Wednesday, February 17, 2016

Book List, Part 2

Alright, Part 2 of my book list.  I am going to work on non-fiction next, because it will be a little easier.  I don't read a ton of non-fiction.  I actually struggle to get through non-fiction books (whereas I can tear through some fiction).   So here we go:

Bread and Wine

I had this book sitting on my kindle for months and decided not to read it.  I knew that I would want to hold this book in my hands, and I was right.  I loved it.  I would describe this as a book of snippets about faith, family, community, and food.  And interspersed throughout the book are recipes.  Can it get better?

Animal, Vegetable, Miracle

This is one of the only non fiction books that I have read a second time.  When we moved to Malawi in 2008, Bech had just read this book and Alice Water's The Art of Simple Food.  He started getting really into local, organic food and also into cooking.  When we moved back to the States, all I wanted to do was buy food at Kroger.  We actually had separate food budgets because he wanted to shop at the local coop.

Somehow I picked up his copy of this book and read it.  And, whoa, it changed a lot of my views.  Even if you aren't necessarily looking to change how you source or cook your food, I will still suggest it.  Barbara Kingsolver, her husband, and her two daughters move to West Virginia and commit to spend a year eating only local and in season food.  Each chapter is divided up by the month.  It doesn't feel super preachy; it reads much more like a story.  But you still end up learning a lot (and wanting to cook lots of new food!).  Plus, there's a little Vermont shout out in it!

Mere Christianity

Any surprise here?  If you know me at all (or have read my blog at all), you know that I love me some C. S. Lewis.  So I could just put any and all Lewis.  But I'm going to give you my two favorites.

Mere Christianity is an apologetic, or a defense of the faith.  What makes it stand out is two things.  First, Lewis became a Christian later in life.  He has such an interesting perspective on faith.  Second, Lewis is so clever!  This book is where he introduced his liar, lunatic, Lord argument, which is one of my favorites.

The Four Loves

Bech and I actually led a study on this book while in college.  I haven't read it in it's entirety in a couple of years and really need to.  It goes through the four types of love, and I think it's really an insightful look into love and human behaviour.  Bech and I still reference points from this book often.

Again, you will not be disappointed in any Lewis books!

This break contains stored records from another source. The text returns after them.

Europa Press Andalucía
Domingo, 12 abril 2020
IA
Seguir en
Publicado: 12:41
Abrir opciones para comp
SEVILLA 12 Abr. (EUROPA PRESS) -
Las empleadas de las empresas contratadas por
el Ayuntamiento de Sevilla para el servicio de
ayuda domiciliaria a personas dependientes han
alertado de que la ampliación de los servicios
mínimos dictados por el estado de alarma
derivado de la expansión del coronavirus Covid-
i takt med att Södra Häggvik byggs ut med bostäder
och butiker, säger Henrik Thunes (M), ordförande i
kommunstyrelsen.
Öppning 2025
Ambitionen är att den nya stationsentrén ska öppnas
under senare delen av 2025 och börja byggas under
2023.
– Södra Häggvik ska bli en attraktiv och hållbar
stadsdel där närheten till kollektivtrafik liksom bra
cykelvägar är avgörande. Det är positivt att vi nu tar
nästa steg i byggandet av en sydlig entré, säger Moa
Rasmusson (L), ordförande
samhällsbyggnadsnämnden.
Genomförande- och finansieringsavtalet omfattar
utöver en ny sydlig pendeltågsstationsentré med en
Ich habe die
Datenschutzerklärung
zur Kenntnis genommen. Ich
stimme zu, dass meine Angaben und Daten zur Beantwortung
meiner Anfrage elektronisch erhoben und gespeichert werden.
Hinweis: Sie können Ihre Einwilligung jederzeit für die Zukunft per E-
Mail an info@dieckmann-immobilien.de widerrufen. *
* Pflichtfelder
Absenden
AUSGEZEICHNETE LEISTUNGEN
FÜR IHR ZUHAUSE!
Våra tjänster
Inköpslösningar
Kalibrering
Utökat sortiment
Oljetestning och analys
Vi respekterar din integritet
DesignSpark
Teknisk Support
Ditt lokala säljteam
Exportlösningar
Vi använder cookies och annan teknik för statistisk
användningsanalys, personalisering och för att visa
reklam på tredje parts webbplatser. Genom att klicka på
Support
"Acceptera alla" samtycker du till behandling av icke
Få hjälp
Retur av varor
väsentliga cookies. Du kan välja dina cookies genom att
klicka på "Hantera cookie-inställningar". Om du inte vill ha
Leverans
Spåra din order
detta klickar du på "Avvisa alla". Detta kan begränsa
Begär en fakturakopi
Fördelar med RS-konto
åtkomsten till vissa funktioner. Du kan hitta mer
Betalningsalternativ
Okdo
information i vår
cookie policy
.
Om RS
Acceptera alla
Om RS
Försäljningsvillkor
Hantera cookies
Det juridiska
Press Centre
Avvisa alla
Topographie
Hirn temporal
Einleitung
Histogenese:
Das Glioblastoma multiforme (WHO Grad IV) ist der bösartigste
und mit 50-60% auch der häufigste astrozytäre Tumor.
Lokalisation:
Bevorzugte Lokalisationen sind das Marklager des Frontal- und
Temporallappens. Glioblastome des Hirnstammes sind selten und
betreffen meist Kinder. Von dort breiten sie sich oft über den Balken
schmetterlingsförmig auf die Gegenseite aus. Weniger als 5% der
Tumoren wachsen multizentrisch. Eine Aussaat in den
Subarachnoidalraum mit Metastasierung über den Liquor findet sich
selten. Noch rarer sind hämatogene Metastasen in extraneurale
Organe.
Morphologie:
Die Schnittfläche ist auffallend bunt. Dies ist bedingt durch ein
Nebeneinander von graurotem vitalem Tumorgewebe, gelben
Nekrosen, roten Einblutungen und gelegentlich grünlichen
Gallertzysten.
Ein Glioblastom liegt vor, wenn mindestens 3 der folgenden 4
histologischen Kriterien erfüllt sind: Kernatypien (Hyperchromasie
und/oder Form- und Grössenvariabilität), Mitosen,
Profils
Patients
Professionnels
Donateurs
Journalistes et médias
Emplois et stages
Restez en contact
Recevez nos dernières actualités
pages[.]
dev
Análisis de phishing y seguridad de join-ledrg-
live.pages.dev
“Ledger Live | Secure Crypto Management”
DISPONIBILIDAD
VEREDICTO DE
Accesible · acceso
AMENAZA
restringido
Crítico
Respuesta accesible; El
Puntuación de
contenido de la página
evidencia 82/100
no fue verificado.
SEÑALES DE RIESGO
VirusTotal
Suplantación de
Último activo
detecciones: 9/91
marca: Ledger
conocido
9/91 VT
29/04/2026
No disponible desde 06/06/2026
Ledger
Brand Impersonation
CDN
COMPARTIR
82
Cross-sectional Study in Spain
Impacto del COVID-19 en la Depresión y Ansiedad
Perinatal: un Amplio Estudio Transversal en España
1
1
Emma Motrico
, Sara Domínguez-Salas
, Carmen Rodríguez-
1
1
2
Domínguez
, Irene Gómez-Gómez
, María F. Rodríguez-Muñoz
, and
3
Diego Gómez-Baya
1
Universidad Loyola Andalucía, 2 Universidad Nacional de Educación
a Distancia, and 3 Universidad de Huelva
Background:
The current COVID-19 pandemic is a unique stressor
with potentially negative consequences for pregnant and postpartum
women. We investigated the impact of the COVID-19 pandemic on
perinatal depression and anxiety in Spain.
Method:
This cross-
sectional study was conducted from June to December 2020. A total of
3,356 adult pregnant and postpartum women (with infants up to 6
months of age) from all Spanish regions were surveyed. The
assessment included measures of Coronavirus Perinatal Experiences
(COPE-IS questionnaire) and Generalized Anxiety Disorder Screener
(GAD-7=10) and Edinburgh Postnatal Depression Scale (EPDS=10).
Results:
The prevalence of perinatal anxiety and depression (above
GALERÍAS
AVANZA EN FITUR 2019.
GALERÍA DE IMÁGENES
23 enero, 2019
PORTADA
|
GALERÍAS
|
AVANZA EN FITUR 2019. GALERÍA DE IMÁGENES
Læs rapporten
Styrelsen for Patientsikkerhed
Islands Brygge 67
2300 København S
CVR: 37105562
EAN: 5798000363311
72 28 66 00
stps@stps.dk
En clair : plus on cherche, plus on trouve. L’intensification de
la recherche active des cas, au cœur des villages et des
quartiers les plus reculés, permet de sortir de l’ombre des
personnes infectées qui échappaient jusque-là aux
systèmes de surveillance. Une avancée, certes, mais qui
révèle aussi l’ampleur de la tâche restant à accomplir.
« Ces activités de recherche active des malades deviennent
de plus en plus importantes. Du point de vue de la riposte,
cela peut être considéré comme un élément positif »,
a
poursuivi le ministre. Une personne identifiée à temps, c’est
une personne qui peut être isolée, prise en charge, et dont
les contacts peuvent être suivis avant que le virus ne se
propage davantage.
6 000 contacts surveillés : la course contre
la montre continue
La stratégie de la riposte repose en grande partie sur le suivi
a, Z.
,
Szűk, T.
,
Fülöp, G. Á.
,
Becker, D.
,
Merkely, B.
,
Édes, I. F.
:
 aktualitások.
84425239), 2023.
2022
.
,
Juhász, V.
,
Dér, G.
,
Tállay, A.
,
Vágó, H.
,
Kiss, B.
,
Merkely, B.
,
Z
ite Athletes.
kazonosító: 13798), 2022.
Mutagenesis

G. K. Chesterton is yet another of my favorites, and this book may be my absolute favorite non-fiction book.  Chesterton is brilliant and absolutely hilarious.  I fell in love with this book in college and still re read it often (I am currently doing so on my kindle--free book for the win!).  

Orthodoxy is another book of Christian apologetics but with a slightly different bent than Lewis' Mere Christianity.  Lewis is fairly rational in his arguments.  Chesterton appeals to the faerie world a lot.  I know that sounds like a strange description, so you'll just have to read it to know what I mean.

My favorite quote from the book:

“Because children have abounding vitality, because they are in spirit fierce and free, therefore they want things repeated and unchanged. They always say, "Do it again"; and the grown-up person does it again until he is nearly dead. For grown-up people are not strong enough to exult in monotony. But perhaps God is strong enough to exult in monotony. It is possible that God says every morning, "Do it again" to the sun; and every evening, "Do it again" to the moon. It may not be automatic necessity that makes all daisies alike; it may be that God makes every daisy separately, but has never got tired of making them. It may be that He has the eternal appetite of infancy; for we have sinned and grown old, and our Father is younger than we.”

A Severe Mercy

This is a fun book to have on the list, because, although it is a non fiction, true story, it reads like fiction.  A Severe Mercy is the love story of Sheldon and Davy.  Sheldon writes the story after Davy has died (he says that on the first page--I didn't ruin it for you!).  Warning, you will sob, like shoulders shaking, tears streaming down your face sobbing.  But, it will be worth it.

Alright, there's my list for non-fiction.  You'll probably laugh at the difference in length between this and my final (fiction) list.  I just am not a huge non-fiction fan!

1 comment:

B. Redd said...

Severe Mercy is one of my very favorite books. We hope all is well with you all. Love you!!